▶ [Document extract]
******************************

In 1943, Adams had a camera platform mounted on his station wagon, to afford him a better vantage point over the immediate foreground and a better angle for expansive backgrounds. Most of his landscapes from that time forward were made from the roof of his car rather than from summits reached by rugged hiking, as in his earlier days.
 
On a trip in New Mexico weeks before the attack on Pearl Harbor in 1941, Adams shot a scene of the Moon rising above a modest village with snow-covered mountains in the background, under a dominating black sky. The photograph is one of his most famous and is named Moonrise, Hernandez, New Mexico. The photograph's fame was probably enhanced by Adams's description in his later books of how it was made: the light on the crosses in the foreground was rapidly fading, and he could not find his exposure meter; however, he remembered the luminance of the Moon, and used it to calculate the proper exposure. Adams's earlier account was less dramatic, stating simply that the photograph was made after sunset, with exposure determined using his Weston Master meter. However the exposure was actually determined, the foreground was underexposed, the highlights in the clouds were quite dense, and the negative proved difficult to print.  The initial publication of Moonrise was in U.S. Camera 1943 annual, after being selected by the "photo judge" for U.S. Camera, Edward Steichen.

This gave Moonrise an audience before its first formal exhibition at the Museum of Modern Art in 1944. Over nearly 40 years, Adams re-interpreted the image, his most popular by far, using the latest darkroom equipment at his disposal, making over 1,300 unique prints, most in 16″ by 20″ format. Many of the prints were made in the 1970s, finally giving Adams financial independence from commercial projects. The total value of these original prints exceeds $25,000,000; the highest price paid for a single print reached $609,600 at Sotheby's New York auction in 2006.

******************************

▶ [Extracted material]
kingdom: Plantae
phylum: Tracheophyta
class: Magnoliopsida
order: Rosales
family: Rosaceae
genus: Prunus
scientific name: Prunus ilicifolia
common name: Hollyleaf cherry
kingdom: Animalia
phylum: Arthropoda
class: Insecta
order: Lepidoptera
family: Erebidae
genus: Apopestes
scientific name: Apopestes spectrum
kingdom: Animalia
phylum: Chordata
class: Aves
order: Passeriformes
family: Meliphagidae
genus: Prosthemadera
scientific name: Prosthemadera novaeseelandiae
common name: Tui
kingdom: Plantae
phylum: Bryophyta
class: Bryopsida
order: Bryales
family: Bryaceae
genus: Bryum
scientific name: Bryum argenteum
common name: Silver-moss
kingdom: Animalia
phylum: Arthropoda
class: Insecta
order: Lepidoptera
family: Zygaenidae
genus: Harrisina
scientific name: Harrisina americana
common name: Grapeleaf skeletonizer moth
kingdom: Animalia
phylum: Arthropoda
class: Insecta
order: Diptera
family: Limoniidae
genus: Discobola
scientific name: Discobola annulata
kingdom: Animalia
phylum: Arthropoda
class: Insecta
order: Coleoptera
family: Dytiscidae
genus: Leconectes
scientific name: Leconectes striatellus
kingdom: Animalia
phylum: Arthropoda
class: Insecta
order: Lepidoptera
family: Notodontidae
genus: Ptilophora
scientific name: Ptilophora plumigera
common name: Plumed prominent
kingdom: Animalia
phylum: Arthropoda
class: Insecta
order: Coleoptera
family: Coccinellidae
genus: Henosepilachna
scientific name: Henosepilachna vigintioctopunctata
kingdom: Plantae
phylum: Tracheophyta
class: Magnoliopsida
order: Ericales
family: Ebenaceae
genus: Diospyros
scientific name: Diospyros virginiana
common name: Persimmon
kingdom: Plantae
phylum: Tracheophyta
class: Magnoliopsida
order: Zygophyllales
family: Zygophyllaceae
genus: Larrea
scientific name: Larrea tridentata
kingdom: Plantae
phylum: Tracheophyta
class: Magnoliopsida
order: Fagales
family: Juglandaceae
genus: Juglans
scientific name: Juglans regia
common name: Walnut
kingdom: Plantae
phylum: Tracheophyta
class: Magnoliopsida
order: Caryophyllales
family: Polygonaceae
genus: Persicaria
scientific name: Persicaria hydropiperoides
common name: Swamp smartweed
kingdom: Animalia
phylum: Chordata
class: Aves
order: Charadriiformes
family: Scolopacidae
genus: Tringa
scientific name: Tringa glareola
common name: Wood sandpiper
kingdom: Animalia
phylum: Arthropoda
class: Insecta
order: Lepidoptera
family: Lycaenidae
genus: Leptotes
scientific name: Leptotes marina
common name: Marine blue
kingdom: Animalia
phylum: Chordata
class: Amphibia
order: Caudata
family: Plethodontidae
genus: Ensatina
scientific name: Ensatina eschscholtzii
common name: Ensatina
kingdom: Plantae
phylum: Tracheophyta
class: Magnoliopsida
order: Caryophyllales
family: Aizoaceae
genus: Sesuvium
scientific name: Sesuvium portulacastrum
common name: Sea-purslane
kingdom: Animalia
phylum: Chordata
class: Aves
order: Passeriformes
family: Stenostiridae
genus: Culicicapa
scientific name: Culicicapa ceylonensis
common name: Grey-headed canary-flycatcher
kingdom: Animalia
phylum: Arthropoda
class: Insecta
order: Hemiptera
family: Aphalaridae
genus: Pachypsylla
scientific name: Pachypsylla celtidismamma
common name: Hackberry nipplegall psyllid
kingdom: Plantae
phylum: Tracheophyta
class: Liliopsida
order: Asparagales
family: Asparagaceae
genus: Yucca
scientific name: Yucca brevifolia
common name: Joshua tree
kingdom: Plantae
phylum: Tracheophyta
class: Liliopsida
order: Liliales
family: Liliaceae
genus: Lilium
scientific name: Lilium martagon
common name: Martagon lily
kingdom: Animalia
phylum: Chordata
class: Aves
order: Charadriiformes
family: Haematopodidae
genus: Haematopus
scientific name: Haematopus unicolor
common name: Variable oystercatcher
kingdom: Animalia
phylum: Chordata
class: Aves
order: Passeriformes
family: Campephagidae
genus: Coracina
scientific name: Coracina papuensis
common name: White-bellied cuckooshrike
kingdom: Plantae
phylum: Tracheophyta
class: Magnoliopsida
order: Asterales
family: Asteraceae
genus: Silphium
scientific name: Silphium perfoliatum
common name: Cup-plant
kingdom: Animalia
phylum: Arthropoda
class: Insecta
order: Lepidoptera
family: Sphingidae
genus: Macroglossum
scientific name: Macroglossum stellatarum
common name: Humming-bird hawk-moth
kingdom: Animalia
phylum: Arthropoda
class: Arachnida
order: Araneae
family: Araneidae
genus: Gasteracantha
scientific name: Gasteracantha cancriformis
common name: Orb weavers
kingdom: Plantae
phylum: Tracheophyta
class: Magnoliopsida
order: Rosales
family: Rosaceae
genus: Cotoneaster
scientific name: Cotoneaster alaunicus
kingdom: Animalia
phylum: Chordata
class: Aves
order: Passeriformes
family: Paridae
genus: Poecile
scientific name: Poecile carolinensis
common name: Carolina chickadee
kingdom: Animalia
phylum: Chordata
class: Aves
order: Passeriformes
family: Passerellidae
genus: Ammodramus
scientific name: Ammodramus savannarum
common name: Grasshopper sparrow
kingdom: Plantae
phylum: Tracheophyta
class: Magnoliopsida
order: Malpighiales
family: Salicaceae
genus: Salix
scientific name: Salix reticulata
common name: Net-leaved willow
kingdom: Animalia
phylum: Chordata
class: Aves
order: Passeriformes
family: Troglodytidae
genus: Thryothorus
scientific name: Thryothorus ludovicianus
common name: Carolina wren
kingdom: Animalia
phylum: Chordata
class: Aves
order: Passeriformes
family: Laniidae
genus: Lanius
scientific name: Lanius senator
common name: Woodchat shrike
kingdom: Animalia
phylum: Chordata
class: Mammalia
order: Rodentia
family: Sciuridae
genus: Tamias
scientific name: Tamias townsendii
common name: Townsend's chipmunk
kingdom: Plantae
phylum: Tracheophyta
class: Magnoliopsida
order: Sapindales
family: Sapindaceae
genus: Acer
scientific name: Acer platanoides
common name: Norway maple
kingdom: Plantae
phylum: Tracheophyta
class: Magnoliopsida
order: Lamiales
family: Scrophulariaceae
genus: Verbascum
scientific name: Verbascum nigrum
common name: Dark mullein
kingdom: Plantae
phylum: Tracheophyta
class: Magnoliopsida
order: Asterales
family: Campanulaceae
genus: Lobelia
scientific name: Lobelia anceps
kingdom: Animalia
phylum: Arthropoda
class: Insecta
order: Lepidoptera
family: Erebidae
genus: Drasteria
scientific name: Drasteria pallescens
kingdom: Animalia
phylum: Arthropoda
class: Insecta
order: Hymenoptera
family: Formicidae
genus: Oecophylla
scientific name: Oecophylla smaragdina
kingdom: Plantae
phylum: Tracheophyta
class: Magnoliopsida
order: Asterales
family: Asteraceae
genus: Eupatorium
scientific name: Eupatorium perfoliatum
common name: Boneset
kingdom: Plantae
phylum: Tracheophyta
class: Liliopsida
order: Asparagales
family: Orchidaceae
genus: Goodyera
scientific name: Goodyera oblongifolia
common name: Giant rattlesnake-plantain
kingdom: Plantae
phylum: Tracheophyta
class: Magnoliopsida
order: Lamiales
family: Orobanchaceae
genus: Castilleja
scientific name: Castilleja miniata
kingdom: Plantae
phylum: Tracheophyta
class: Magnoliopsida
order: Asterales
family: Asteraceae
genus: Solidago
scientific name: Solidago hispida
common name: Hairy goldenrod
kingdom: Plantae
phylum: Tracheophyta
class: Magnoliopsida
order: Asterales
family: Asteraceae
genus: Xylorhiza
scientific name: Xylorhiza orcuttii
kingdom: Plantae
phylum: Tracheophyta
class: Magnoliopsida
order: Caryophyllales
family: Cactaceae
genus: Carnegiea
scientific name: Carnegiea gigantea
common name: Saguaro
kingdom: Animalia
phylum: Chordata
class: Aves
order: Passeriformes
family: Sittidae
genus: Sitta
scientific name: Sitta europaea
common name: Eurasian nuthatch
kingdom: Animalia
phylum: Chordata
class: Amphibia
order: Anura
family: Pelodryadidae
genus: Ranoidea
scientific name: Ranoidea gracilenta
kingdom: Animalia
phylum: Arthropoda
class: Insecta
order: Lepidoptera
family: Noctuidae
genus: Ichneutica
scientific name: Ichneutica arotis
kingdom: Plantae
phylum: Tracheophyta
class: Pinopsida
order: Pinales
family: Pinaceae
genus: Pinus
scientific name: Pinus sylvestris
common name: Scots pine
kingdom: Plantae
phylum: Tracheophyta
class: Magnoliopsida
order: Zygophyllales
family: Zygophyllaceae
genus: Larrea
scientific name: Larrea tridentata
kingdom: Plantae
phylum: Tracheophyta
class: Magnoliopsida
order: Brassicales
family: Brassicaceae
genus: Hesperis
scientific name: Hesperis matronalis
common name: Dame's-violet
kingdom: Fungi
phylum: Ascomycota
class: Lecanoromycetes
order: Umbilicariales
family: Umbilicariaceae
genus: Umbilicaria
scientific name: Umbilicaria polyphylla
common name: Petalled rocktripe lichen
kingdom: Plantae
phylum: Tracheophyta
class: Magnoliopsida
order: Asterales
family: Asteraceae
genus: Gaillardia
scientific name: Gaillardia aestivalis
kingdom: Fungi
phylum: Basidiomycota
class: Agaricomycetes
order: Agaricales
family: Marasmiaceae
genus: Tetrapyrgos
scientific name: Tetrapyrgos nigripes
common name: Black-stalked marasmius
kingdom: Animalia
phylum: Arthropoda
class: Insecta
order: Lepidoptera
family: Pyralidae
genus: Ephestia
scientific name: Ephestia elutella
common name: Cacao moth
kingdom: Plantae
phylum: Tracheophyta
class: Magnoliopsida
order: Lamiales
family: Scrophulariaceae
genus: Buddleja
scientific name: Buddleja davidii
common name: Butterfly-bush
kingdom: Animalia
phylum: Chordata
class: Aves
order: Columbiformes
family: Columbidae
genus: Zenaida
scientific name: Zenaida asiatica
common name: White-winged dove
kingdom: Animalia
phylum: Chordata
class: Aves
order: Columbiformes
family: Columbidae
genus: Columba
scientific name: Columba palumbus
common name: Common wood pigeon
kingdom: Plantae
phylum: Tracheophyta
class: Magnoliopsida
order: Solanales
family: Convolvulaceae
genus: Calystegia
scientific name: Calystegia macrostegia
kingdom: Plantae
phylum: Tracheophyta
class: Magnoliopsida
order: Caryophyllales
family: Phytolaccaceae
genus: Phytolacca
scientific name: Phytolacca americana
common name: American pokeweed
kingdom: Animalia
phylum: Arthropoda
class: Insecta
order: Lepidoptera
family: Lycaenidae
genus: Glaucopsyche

******************************

▶ [Exercise set]
a) Return the Moonrise passage between "In 1943, Adams" and "his earlier days.", inclusive.
b) Does the Moonrise passage support each statement below? Answer yes or no for each and quote the deciding words. (i) In 1943 Adams had a camera platform mounted on his station wagon. (ii) Moonrise was first published in a Museum of Modern Art exhibition. (iii) Most of Adams's prints of the image were in 16″ by 20″ format.

▶ [Answers to each task]
a)
In 1943, Adams had a camera platform mounted on his station wagon, to afford him a better vantage point over the immediate foreground and a better angle for expansive backgrounds. Most of his landscapes from that time forward were made from the roof of his car rather than from summits reached by rugged hiking, as in his earlier days.

b)
(i) Yes: "In 1943, Adams had a camera platform mounted on his station wagon"
(ii) No: "The initial publication of Moonrise was in U.S. Camera 1943 annual"
(iii) Yes: "making over 1,300 unique prints, most in 16″ by 20″ format"